[Data entries]
++++++++

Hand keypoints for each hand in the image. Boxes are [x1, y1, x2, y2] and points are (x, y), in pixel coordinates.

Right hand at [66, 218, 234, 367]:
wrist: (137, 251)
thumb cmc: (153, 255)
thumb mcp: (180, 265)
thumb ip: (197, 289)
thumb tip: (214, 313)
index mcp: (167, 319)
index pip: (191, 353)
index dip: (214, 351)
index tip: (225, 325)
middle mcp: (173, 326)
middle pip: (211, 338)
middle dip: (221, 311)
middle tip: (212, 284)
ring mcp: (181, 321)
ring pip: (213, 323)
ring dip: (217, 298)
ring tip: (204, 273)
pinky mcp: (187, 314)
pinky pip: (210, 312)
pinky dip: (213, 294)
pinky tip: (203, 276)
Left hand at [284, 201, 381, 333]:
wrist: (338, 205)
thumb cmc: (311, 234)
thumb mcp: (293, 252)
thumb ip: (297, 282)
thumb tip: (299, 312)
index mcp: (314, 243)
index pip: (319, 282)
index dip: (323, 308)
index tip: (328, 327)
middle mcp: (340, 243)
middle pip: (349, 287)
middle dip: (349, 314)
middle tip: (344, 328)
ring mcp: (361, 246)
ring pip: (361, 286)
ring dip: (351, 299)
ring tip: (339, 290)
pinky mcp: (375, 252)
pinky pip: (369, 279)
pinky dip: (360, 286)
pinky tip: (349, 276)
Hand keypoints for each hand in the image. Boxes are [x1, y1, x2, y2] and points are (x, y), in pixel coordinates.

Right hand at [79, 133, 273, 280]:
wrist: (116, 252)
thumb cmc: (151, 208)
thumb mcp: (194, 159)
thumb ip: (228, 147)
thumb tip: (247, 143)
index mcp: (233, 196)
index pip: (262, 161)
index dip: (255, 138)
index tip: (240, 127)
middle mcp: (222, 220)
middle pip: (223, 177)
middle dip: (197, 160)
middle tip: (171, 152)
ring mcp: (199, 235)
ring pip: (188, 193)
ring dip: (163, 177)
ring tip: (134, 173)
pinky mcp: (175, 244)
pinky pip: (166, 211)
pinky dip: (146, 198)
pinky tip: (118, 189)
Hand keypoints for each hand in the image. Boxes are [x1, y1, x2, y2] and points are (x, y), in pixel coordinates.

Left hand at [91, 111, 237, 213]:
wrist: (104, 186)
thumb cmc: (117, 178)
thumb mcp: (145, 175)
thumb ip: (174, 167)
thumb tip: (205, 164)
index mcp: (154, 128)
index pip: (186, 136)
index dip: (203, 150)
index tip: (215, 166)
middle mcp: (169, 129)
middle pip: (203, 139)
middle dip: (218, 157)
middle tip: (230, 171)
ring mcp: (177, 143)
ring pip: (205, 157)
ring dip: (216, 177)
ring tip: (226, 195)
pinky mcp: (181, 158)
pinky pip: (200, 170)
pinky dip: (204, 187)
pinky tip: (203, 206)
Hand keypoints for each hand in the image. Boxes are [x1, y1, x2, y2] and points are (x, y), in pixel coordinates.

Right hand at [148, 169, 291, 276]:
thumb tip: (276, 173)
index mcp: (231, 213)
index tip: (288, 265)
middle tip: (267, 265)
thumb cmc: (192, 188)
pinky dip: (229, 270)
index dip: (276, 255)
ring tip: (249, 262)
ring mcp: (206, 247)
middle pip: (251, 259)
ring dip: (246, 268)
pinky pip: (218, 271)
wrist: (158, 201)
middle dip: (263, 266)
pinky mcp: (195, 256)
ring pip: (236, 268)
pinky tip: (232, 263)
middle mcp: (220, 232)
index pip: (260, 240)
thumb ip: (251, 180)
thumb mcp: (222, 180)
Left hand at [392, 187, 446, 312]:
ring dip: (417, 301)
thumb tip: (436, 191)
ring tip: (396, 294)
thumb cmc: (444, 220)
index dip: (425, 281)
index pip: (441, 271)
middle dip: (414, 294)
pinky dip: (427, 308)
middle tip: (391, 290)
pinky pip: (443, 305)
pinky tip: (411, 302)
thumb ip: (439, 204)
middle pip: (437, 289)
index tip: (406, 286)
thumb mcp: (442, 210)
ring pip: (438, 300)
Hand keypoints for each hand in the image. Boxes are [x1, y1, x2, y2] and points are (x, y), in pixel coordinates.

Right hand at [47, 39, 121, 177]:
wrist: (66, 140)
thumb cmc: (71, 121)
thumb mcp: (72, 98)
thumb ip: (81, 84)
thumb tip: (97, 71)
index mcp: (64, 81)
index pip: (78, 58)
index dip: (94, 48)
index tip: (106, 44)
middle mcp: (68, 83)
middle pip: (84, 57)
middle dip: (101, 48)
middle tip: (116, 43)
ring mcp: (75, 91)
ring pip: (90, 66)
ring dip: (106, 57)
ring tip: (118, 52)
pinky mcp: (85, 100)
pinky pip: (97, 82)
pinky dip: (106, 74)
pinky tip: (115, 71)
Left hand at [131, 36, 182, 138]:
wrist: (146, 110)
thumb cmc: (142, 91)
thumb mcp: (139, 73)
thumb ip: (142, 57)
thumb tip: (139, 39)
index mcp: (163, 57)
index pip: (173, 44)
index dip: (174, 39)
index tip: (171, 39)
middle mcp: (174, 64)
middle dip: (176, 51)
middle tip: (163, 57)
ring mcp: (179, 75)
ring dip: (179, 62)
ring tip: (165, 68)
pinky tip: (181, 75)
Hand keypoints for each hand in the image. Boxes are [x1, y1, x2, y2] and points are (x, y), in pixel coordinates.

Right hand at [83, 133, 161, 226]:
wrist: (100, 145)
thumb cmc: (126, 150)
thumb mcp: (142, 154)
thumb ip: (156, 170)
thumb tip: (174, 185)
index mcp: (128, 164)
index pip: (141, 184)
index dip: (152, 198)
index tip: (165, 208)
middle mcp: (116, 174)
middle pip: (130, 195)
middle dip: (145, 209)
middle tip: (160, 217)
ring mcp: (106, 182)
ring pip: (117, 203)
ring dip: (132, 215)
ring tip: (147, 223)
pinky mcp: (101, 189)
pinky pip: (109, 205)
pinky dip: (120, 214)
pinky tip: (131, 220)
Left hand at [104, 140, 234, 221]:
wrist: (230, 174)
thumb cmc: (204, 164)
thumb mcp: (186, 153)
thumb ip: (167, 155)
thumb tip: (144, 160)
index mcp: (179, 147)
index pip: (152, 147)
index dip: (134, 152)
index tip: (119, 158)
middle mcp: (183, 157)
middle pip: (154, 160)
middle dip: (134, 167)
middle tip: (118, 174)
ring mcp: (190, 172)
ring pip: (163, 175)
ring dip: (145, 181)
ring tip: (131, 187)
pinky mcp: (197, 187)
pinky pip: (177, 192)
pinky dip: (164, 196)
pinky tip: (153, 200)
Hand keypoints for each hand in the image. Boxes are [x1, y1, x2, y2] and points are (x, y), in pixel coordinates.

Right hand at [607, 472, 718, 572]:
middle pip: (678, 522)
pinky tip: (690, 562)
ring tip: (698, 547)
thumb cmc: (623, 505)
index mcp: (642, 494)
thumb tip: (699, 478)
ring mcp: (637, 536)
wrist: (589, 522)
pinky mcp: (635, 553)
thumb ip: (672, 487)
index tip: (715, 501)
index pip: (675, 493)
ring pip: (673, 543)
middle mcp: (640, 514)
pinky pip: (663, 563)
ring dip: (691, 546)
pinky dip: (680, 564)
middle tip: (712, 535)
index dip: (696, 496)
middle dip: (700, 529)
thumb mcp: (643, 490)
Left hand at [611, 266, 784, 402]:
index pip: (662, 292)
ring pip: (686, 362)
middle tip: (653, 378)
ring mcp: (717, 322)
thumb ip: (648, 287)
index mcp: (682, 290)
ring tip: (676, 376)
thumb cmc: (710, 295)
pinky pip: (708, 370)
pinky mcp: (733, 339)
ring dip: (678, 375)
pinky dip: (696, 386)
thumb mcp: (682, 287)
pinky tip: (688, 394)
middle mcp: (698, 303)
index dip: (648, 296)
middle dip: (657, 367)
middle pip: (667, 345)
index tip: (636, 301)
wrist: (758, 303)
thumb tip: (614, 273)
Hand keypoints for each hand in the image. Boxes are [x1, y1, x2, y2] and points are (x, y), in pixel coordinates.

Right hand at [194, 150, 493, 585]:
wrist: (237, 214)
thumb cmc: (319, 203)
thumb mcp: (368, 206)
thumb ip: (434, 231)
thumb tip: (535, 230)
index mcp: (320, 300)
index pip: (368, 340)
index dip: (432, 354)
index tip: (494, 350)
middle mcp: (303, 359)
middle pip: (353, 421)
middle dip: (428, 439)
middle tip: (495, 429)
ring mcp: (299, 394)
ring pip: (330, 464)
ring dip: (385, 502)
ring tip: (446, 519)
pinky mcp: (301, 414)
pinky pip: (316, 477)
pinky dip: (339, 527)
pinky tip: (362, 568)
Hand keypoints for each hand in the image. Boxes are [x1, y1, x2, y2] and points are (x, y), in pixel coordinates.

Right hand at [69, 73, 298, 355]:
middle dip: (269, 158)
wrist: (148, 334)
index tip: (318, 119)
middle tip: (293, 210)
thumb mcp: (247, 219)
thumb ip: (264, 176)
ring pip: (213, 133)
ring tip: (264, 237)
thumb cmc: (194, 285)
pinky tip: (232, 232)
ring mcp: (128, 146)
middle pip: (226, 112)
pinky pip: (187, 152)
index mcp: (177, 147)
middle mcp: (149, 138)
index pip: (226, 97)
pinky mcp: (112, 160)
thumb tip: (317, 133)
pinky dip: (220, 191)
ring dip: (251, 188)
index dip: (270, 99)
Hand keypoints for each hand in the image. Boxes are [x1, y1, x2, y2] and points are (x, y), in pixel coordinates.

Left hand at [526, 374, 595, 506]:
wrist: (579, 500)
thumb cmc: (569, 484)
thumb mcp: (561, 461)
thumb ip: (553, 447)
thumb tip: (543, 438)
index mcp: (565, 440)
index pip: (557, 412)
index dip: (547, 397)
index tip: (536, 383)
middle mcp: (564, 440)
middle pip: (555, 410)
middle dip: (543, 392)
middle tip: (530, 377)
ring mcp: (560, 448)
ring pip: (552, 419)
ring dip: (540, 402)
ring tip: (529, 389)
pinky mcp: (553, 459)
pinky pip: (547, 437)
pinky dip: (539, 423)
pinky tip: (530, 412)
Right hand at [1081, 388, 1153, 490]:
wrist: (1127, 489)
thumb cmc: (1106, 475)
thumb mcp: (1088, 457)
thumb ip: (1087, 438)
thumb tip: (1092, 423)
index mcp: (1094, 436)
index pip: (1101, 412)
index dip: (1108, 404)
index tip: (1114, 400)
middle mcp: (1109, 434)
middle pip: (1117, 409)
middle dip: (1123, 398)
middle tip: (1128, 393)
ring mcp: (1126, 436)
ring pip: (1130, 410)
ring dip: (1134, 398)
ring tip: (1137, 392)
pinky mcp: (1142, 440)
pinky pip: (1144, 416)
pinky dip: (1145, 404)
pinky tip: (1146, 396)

++++++++

# WORK ITEM
Go to the line with "index pip: (662, 292)" in the entries above and repeat every line from there through the line with "thumb mcp: (682, 287)", exactly and with no other text.

# OUTPUT FOR THIS EXERCISE
index pip: (662, 292)
ring pip: (686, 362)
middle tip: (653, 378)
ring mcp: (717, 322)
thumb ip: (648, 287)
index mcp: (682, 290)
ring tip: (676, 376)
thumb cmc: (710, 295)
pinky pip: (708, 370)
pinky mcp: (733, 339)
ring dip: (678, 375)
pinky dip: (696, 386)
thumb mcp: (682, 287)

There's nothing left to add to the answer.